A recent Twitter thread that had consisted of listing 3 facts about me and then tagging 5 other strength and conditioning coaches inspired me to write this piece. It was really neat reading what others had posted on the thread. I like to find out more about friends and colleagues in the profession.
Although I am hesitant to write and share stories about myself, I hope that the reader finds my story inspiring. I am a big believer in that things happen for a reason. I also believe that life is full of decision making and there are many forks in the road along the path.
Like everyone else in the world, my life is full of them.
I grew up in Quincy Massachusetts. It is a blue collar town that includes pockets of tight knit communities. For me, growing up included having many good friends who stuck together. It's also a community where people work close to home in their careers. Police officers, firefighters, plumbers, painters, carpenters, electricians, and the postal service are the professions of many of my good friends.
When I originally started college, my plan was just go to school, work part time, and play football. I loved the game and didn't want to stop after my high school playing days. Eventually, when I was done with school, my plan was to pretty much do what everyone else did. Get a job, and eventually live my life in Quincy.
My college life consisted of going to school, playing football, and working part-time as a bartender so I could go out on the weekends. As an athletic training major, I realized that if I was going to continue to play football, I wasn't going to be able to complete all of the observation hours and finish college in 4 years. I switched majors to Exercise science where the curriculum was geared towards the ACSM health fitness instructor certification.
I stumbled upon an NSCA journal in the UMass Boston library. I remember reading that journal and then realizing that strength and conditioning is a profession.
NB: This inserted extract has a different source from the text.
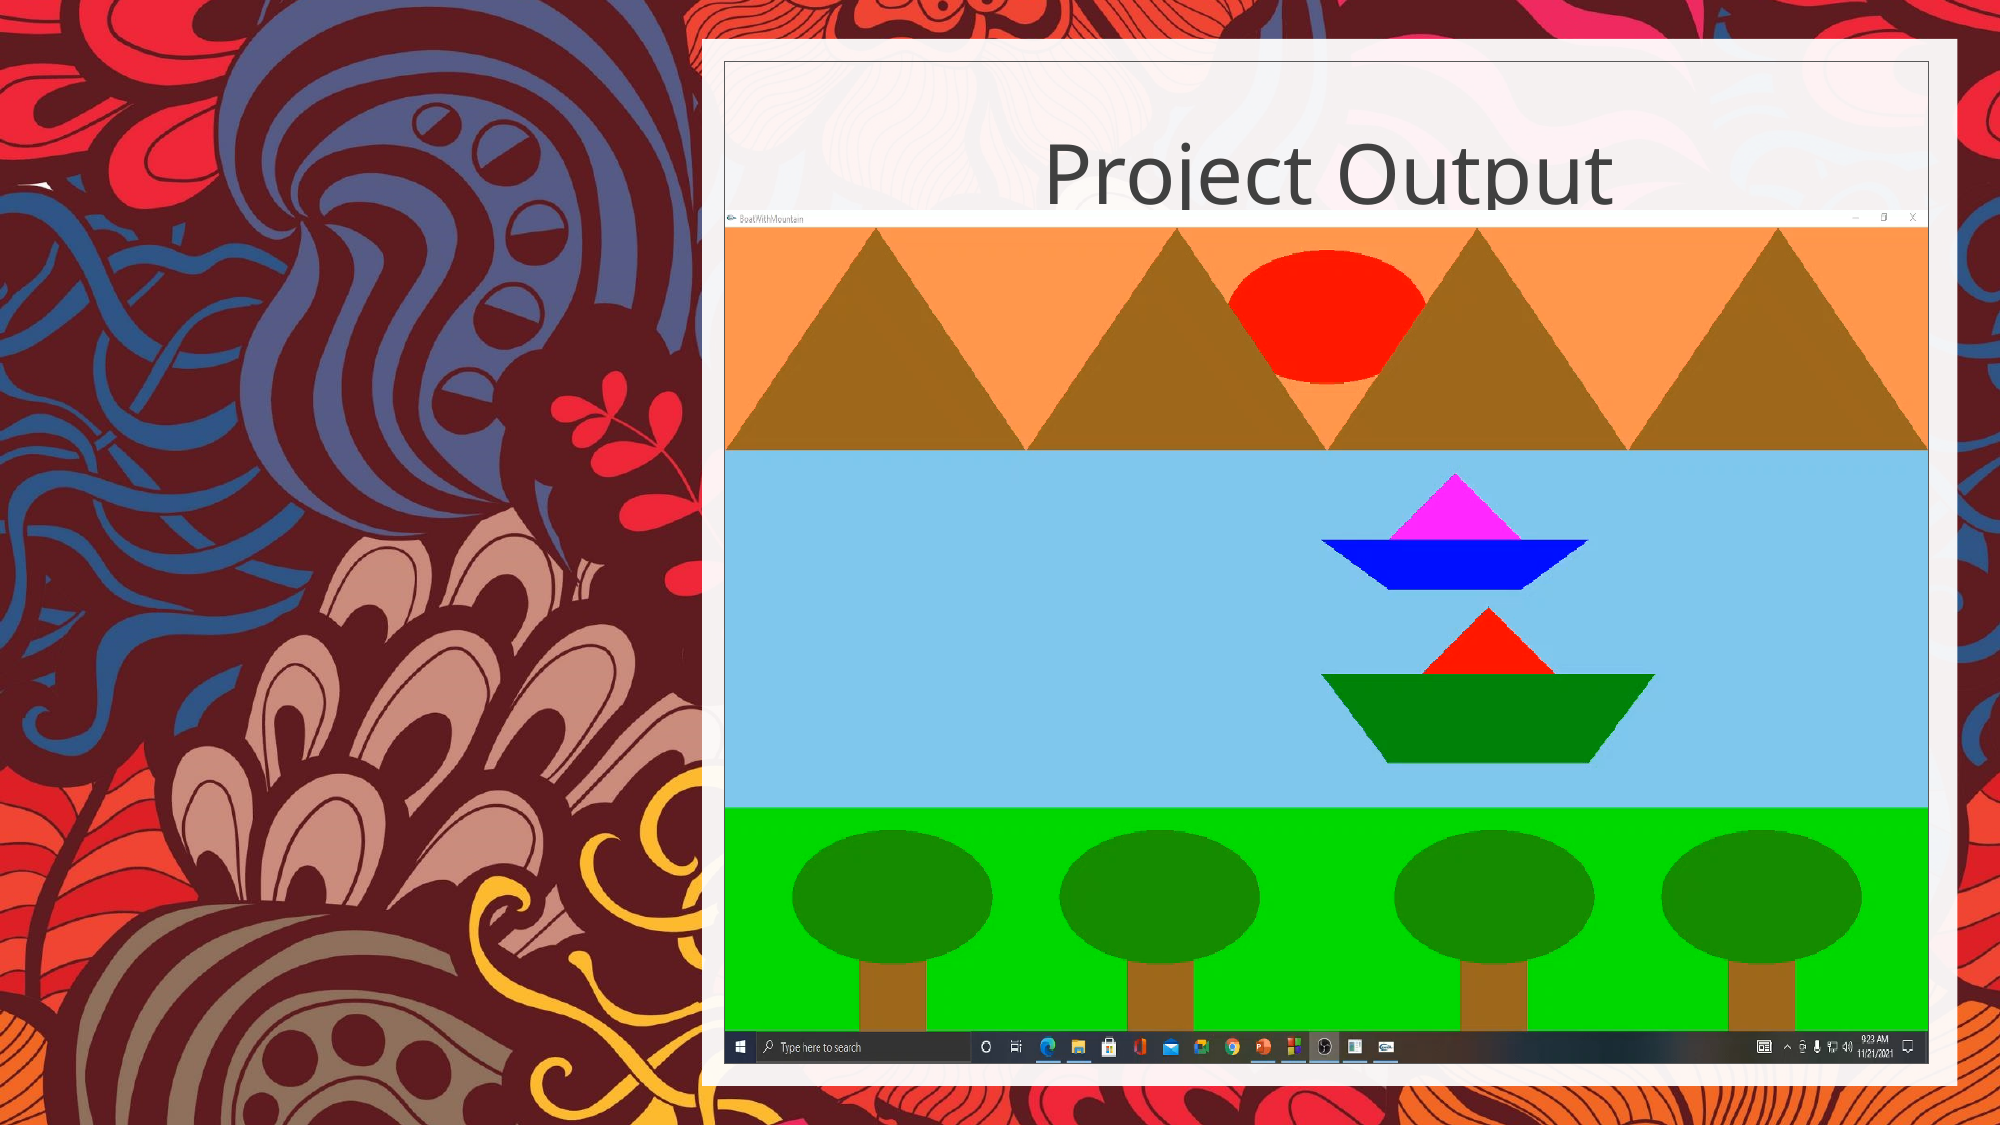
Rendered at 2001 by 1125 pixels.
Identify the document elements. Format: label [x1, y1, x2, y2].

I loved training as our football team was doing the Nebraska Husker power program at the time. Also, a professor named Avery Faigenbaum had just arrived and he started a strength and conditioning tract in the department. Dr Faigenbaum was only at UMass Boston for a short period of time. Luckily, I happened to be a student while he was teaching there.
When it came to picking internships for my last semester, there were 4 places to apply to- the athletic programs at Harvard University, Boston College, Northeastern University, and Boston University. I applied to Boston University because the name Mike Boyle was the contact person (fork in the road).
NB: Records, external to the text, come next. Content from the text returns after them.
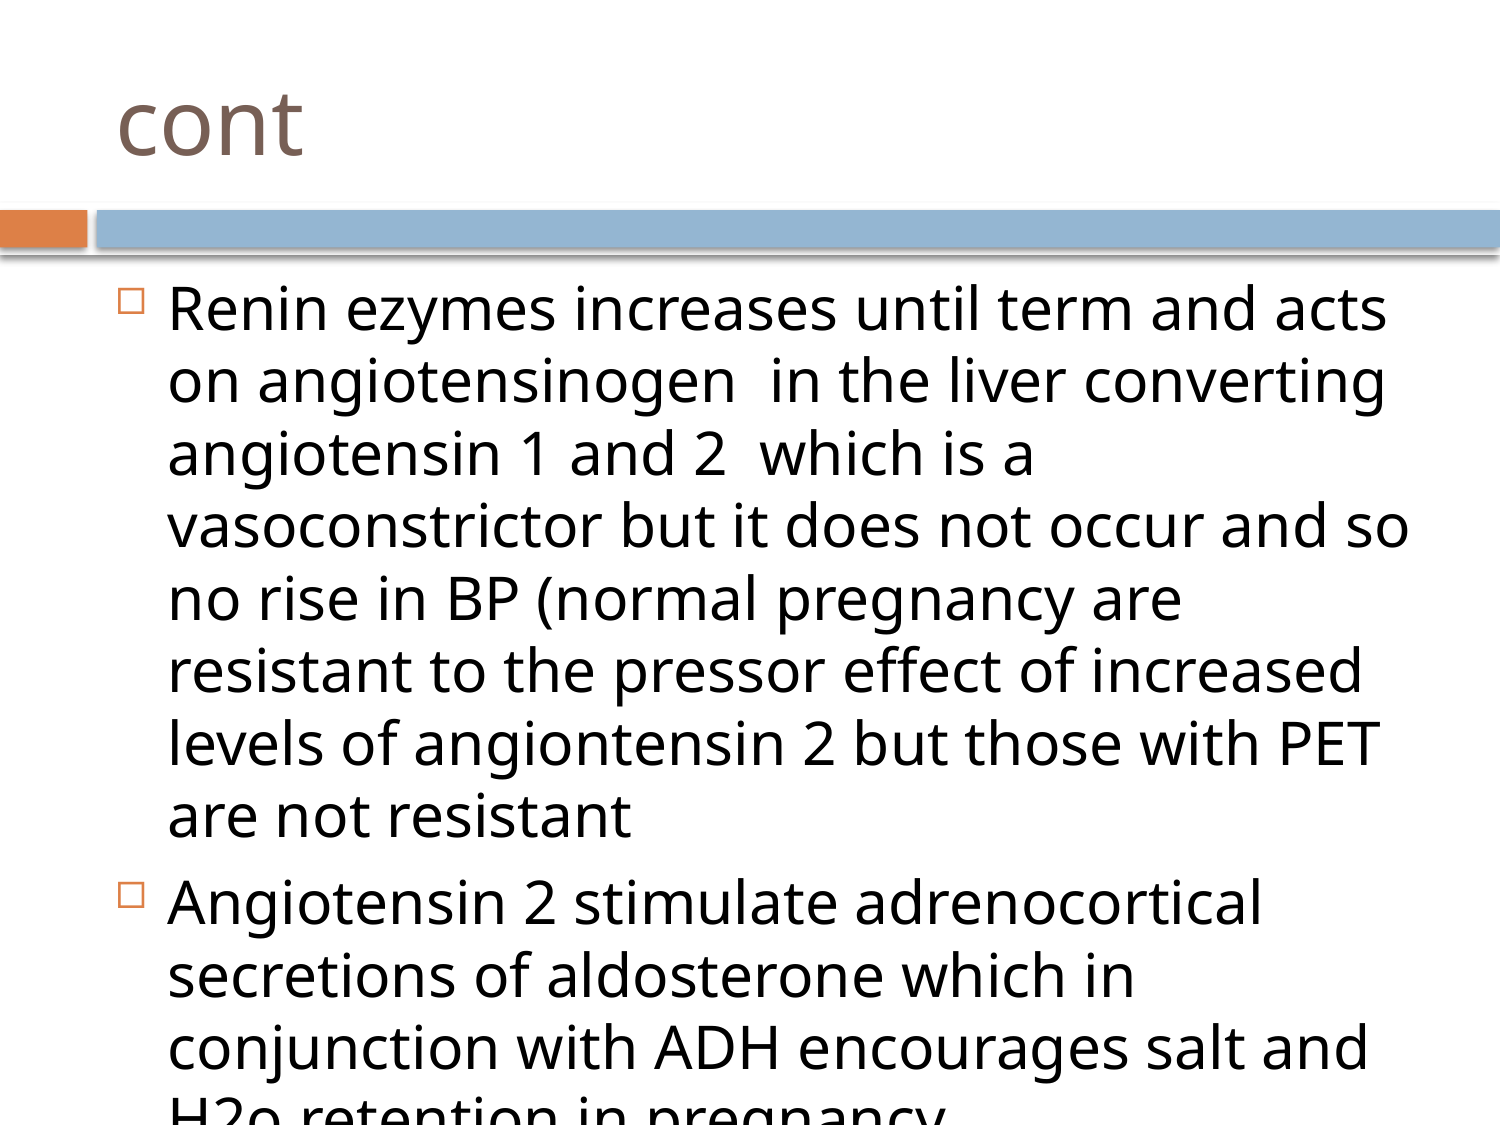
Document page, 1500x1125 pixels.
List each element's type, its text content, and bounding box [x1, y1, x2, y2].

list Renin ezymes increases until term and acts on angiotensinogen in the liver converting angiotensin 1 and 2 which is a vasoconstrictor but it does not occur and so no rise in BP (normal pregnancy are resistant to the pressor effect of increased levels of angiontensin 2 but those with PET are not resistant Angiotensin 2 stimulate adrenocortical secretions of aldosterone which in conjunction with ADH encourages salt and H2o retention in pregnancy. [100, 262, 1438, 1000]
title cont [100, 37, 1438, 200]
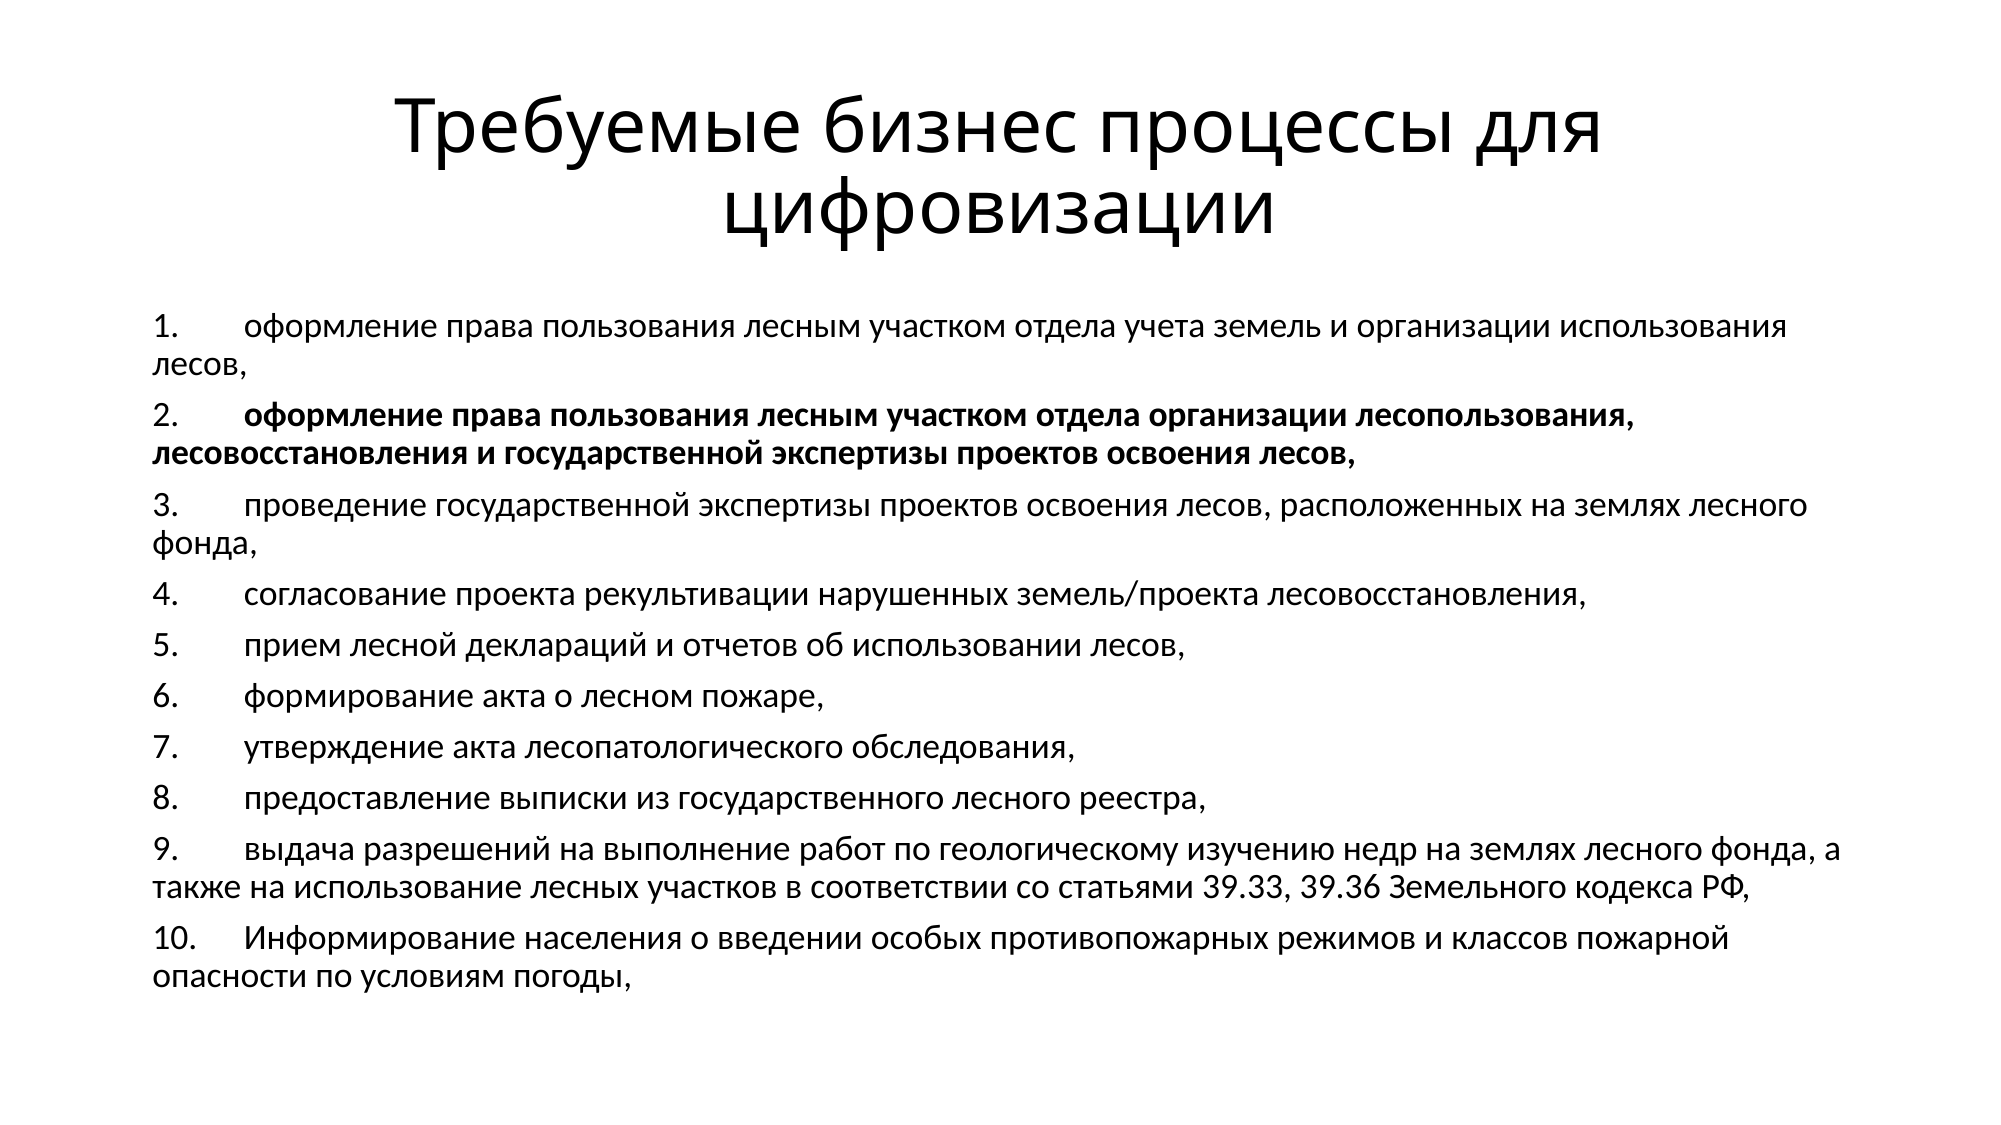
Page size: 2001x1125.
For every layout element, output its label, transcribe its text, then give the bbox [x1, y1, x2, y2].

Why? Mike was the guy who I saw on the news working with athletes such as Cam Neely and Mike Mamula. Those were stories that I followed along as a Boston sports fan. I applied to Boston University where I got the internship. Mike had just left and I had the opportunity to work with Glenn Harris (who is still the Director of Strength and Conditioning at BU). I did work for Mike the following summer at Sports Acceleration North- now MBSC.
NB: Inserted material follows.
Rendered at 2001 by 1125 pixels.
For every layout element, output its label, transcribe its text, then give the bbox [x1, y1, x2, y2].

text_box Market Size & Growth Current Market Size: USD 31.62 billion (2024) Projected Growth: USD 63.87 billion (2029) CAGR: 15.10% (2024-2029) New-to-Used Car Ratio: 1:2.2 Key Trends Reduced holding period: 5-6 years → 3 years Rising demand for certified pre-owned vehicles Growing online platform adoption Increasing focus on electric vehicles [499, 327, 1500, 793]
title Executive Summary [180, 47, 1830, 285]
When I look back at these great moments and learning experiences, I was still the guy who really didn't want to leave my hometown.
At the time, I was also applying to work for the US Postal service as a letter carrier. My father was a long time employee of the postal service and it helped provide my family with a great upbringing.
I actually got deep into the application process. I took part in the initial meeting, the urinalysis test, and then got the invitation for the final interview.
I remember it as clear as day as I waited in a line that was a few hundred people deep. After an hour or so, I went and met a nice older woman who was sitting down wearing a blue dress and a pair of thick-rimmed glasses.
Her: “Says here that you have a degree in exercise science”
Me: “Yes ma'am I do”
Her: “Well what are you doing here then?”
I paused for a few seconds and said “You know, you're right. Thank you.”
That is when I decided to become a strength and conditioning coach. I also realized that the profession didn't consist of simply going to the Boston Bruins or the New England Patriots and knocking on the door and getting a job. It meant that I would probably need to consider opportunities outside of my comfort zone.
I sometimes reflect upon what would've happened if I didn't listen to that nice woman at the Boston mail facility. People come into your life for a reason and opportunities present themselves. You just have to be willing to take a risk.